Degree of polymerization
The degree of polymerization (DP) determines the length of a polymer chain. DP is the number of monomer units (repeating units) that make up this chain. The degree of polymerization of the polymer is directly proportional to the molar mass.
It is exceptional that a synthetic polymer consists of chains of the same degree of polymerization, but there is a distribution of chains of different lengths. More precisely, we are talking about the numerical average of the degree of polymerization, D p ¯ n {\displaystyle {\overline {DP}}_{n}}or X ¯ n {\displaystyle {\overline {X}}_{n }}. It is equal to the ratio of the number average molar mass of the polymer to the molar mass of the monomer unit, that is:
D p ¯ n = M ¯ n M 0 {\displaystyle {\overline {DP}}_{n} ={\frac {{\overline {M}}_{n}}{M_{0}}}}.

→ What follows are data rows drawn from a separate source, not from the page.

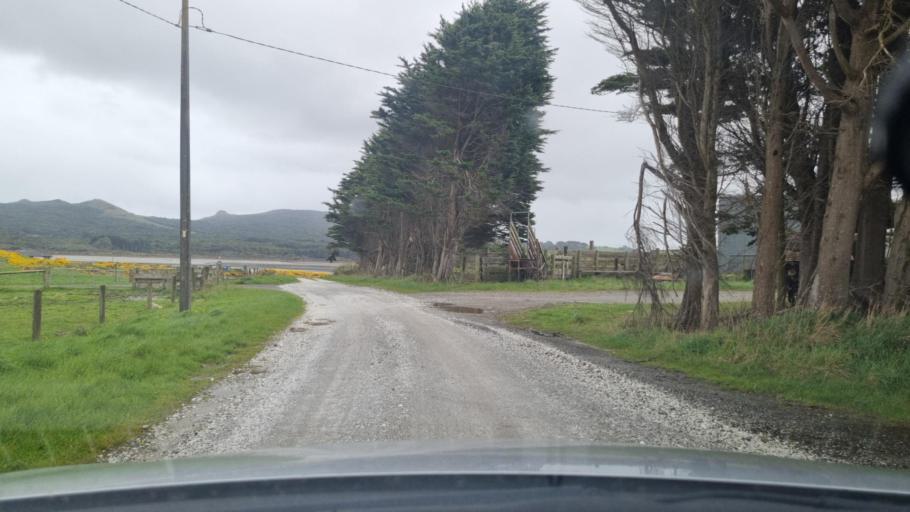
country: NZ
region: Southland
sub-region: Invercargill City
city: Bluff
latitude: -46.5379
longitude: 168.2894
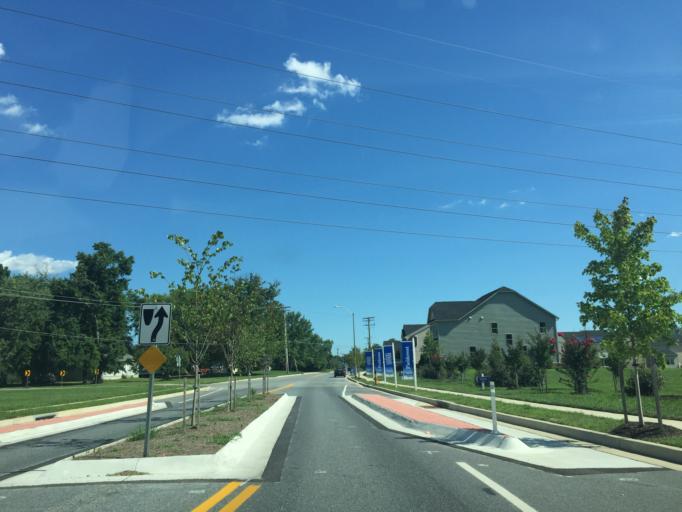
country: US
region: Maryland
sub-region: Baltimore County
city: White Marsh
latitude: 39.4035
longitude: -76.4092
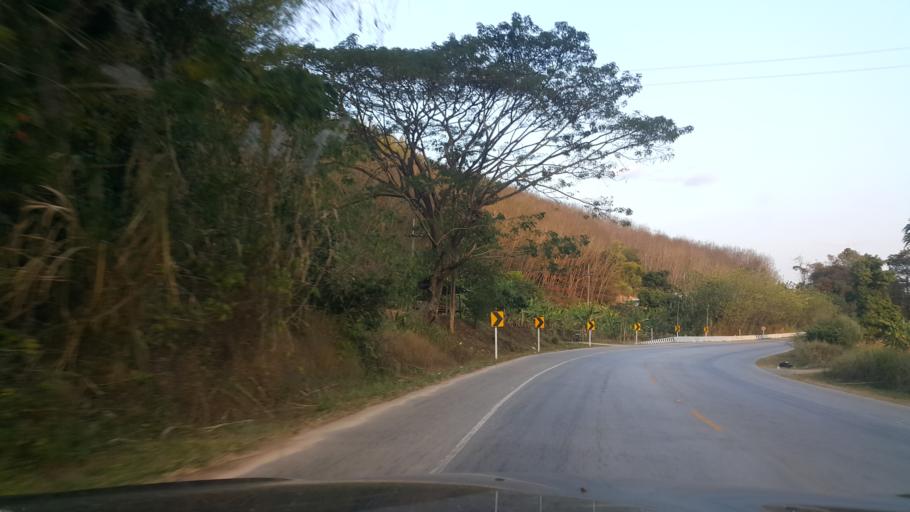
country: TH
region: Loei
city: Loei
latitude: 17.4755
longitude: 101.5656
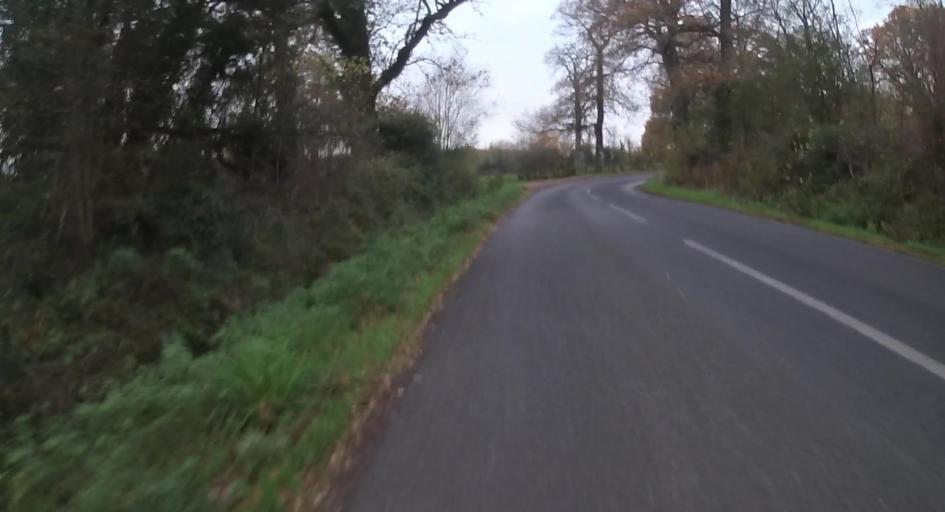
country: GB
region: England
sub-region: Wokingham
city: Swallowfield
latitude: 51.3833
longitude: -0.9365
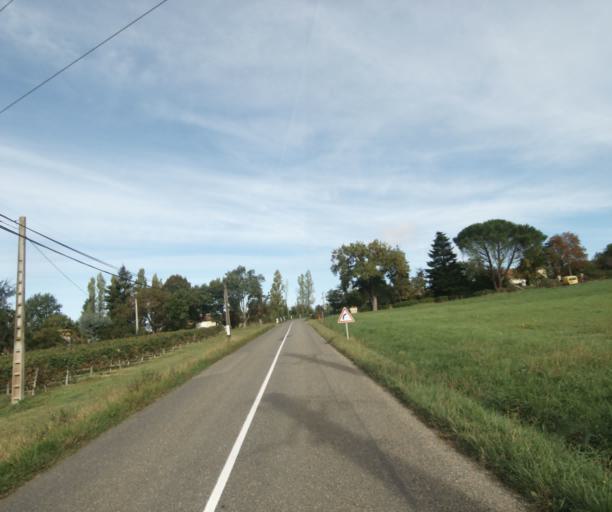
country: FR
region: Midi-Pyrenees
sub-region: Departement du Gers
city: Eauze
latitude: 43.8731
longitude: 0.1225
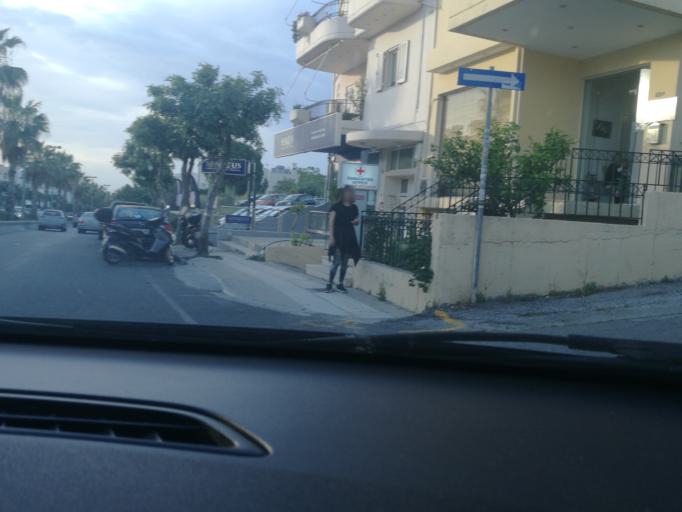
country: GR
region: Crete
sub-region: Nomos Irakleiou
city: Irakleion
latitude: 35.3169
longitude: 25.1460
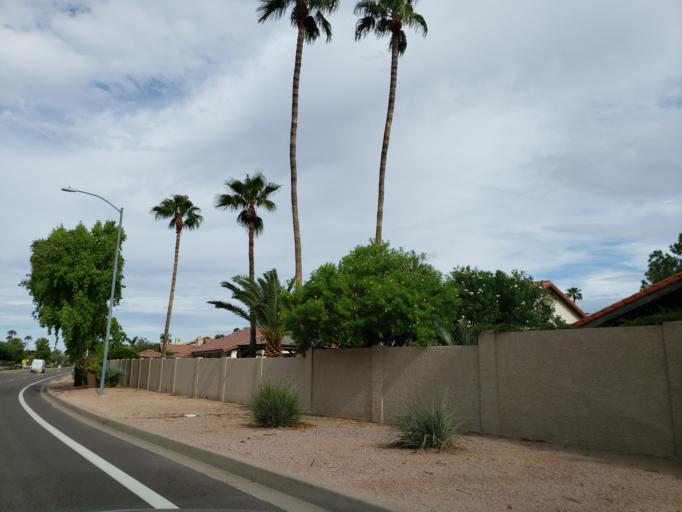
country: US
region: Arizona
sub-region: Maricopa County
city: Paradise Valley
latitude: 33.5728
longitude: -111.8977
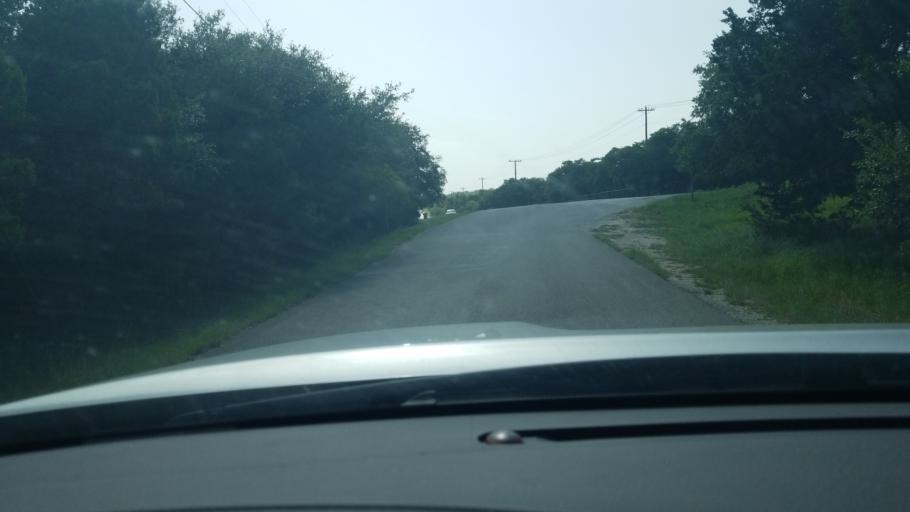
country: US
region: Texas
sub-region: Comal County
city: Bulverde
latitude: 29.7970
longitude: -98.4443
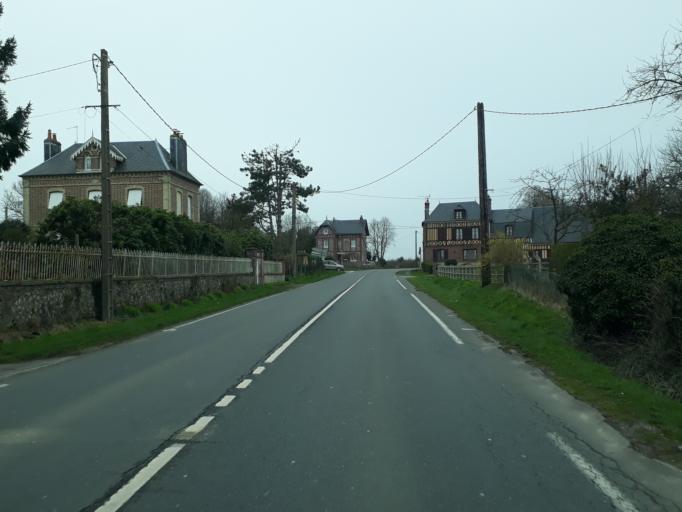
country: FR
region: Haute-Normandie
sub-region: Departement de la Seine-Maritime
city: Beuzeville-la-Grenier
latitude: 49.5954
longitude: 0.4221
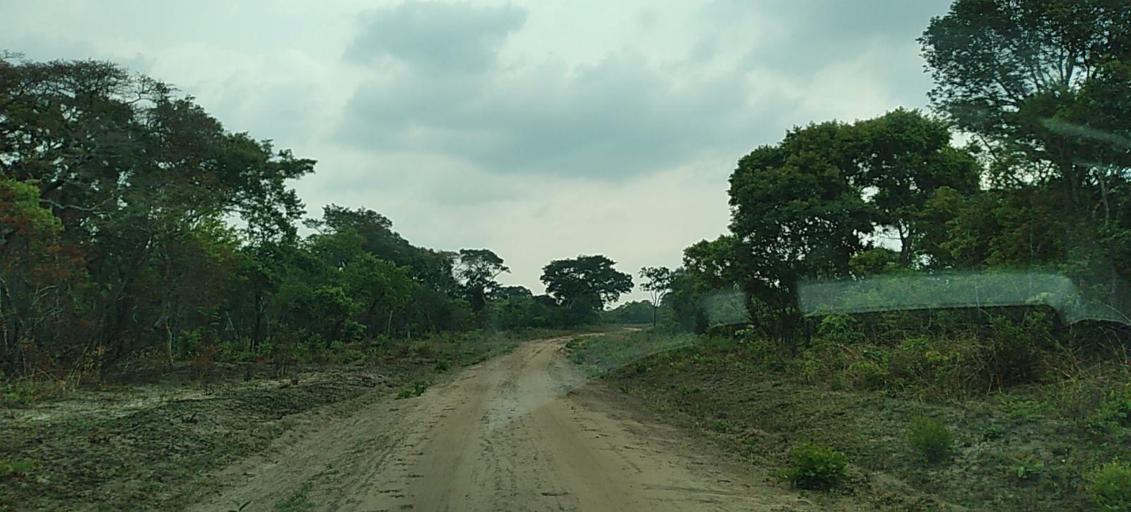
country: ZM
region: North-Western
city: Mwinilunga
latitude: -11.4143
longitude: 24.6104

If the degree of polymerization is between 2 and several tens, the chains are called oligomers.
Effect on physical properties
Special properties of the macromolecular state (as opposed to the simple state) appear for high degrees of polymerization. In general, the viscosity, melting temperature, mechanical strength and glass transition temperature of a polymer material increase with DP up to a limited amount.
Therefore, the molar mass of most industrially produced linear polymers is in the range of tens of thousands of grams per mole, some of which are over a million.
Step by step polymerization
In the case of a stepwise polymerization reaction, if all molecules (monomers or polymers) are difunctional and divalent (of the type XAY, X and Y, which are opposite functions), the rate, p [to that degree (or rate) of progress They also say ], from the reaction at time t:
p = n 0 – n t n 0 {\displaystyle p={\frac {N_{0}-N_{t}}{N_{0}} }}
With :
n 0 N_{0}et N_t N_{t} the number of molecules (monomers or polymers) in the system, respectively, at the initial time and time t.
Or X ¯ n {\displaystyle {\overline {X}}_{n}} is defined :
X ¯ n = N 0 N t {\displaystyle {\overline {X}}_{n}={\frac {N_{0} }{ N_{t}}}}
In the sense that:
X ¯ n = 1 1 – p {\displaystyle {\overline {X}}_{n}={\frac {1}{1-p}}}
which is the Carothers equation to stoichiometry, relating X ¯ n {\displaystyle {\overline {X}}_{n }} to the reaction conversion rate at a given instant.
A high conversion rate is required to form polymers with a high degree of polymerization. In stepwise polymerization, if the reactions are balanced, they must be nearly complete, often with the removal of a secondary product (volatile such as H 2 O or HCl or insoluble) from the reaction as the reaction proceeds. its formation.
Free radical chain polymerization
In the case of radical chain polymerization, Carothers equation is not valid. On the other hand, long chains are formed from the very beginning of the reaction. Longer reaction times increase the polymer yield, but have little effect on the average molecular weight of the product. The degree of polymerization is related to the kinetic chain length, i.e. the average number of monomer molecules added to each initiated chain.
However, it can deviate from the kinetic chain length for various reasons:
Chain termination can be fully or partially accomplished by recombination of two chain radicals, which doubles the degree of polymerization.
Chain transfer to the monomer initiates a new macromolecule during a chain of kinetic steps that leads to a decrease in the degree of polymerization.
Transferring the chain to the solvent or to another solute (called regulator) also reduces the degree of polymerization.